**INPUT FOR THIS TASK:**
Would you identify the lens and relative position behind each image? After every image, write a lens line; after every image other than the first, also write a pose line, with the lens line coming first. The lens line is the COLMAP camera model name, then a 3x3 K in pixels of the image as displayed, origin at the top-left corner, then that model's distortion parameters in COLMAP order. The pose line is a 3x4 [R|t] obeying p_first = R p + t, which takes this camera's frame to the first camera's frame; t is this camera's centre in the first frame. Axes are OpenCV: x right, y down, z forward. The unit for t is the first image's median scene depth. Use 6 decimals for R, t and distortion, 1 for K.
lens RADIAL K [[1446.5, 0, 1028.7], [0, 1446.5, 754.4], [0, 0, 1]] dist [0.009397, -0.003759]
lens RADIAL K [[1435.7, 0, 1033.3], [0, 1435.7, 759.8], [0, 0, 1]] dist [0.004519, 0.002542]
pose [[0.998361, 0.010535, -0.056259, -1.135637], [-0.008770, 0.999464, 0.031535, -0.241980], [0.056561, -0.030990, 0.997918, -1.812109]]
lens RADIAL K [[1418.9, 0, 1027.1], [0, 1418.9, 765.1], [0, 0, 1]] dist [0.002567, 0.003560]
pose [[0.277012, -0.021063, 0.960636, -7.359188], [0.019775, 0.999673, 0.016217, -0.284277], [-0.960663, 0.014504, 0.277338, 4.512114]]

**WORK REQUIRED:** Render the items above as a two-column CSV with the headers item_text and answer. Give one row per item, with each field in quotes and every line break turned into a space.

**TASK OUTPUT:**
item_text,answer
"Would you identify the lens and relative position behind each image? After every image, write a lens line; after every image other than the first, also write a pose line, with the lens line coming first. The lens line is the COLMAP camera model name, then a 3x3 K in pixels of the image as displayed, origin at the top-left corner, then that model's distortion parameters in COLMAP order. The pose line is a 3x4 [R|t] obeying p_first = R p + t, which takes this camera's frame to the first camera's frame; t is this camera's centre in the first frame. Axes are OpenCV: x right, y down, z forward. The unit for t is the first image's median scene depth. Use 6 decimals for R, t and distortion, 1 for K.","lens RADIAL K [[1446.5, 0, 1028.7], [0, 1446.5, 754.4], [0, 0, 1]] dist [0.009397, -0.003759] lens RADIAL K [[1435.7, 0, 1033.3], [0, 1435.7, 759.8], [0, 0, 1]] dist [0.004519, 0.002542] pose [[0.998361, 0.010535, -0.056259, -1.135637], [-0.008770, 0.999464, 0.031535, -0.241980], [0.056561, -0.030990, 0.997918, -1.812109]] lens RADIAL K [[1418.9, 0, 1027.1], [0, 1418.9, 765.1], [0, 0, 1]] dist [0.002567, 0.003560] pose [[0.277012, -0.021063, 0.960636, -7.359188], [0.019775, 0.999673, 0.016217, -0.284277], [-0.960663, 0.014504, 0.277338, 4.512114]]"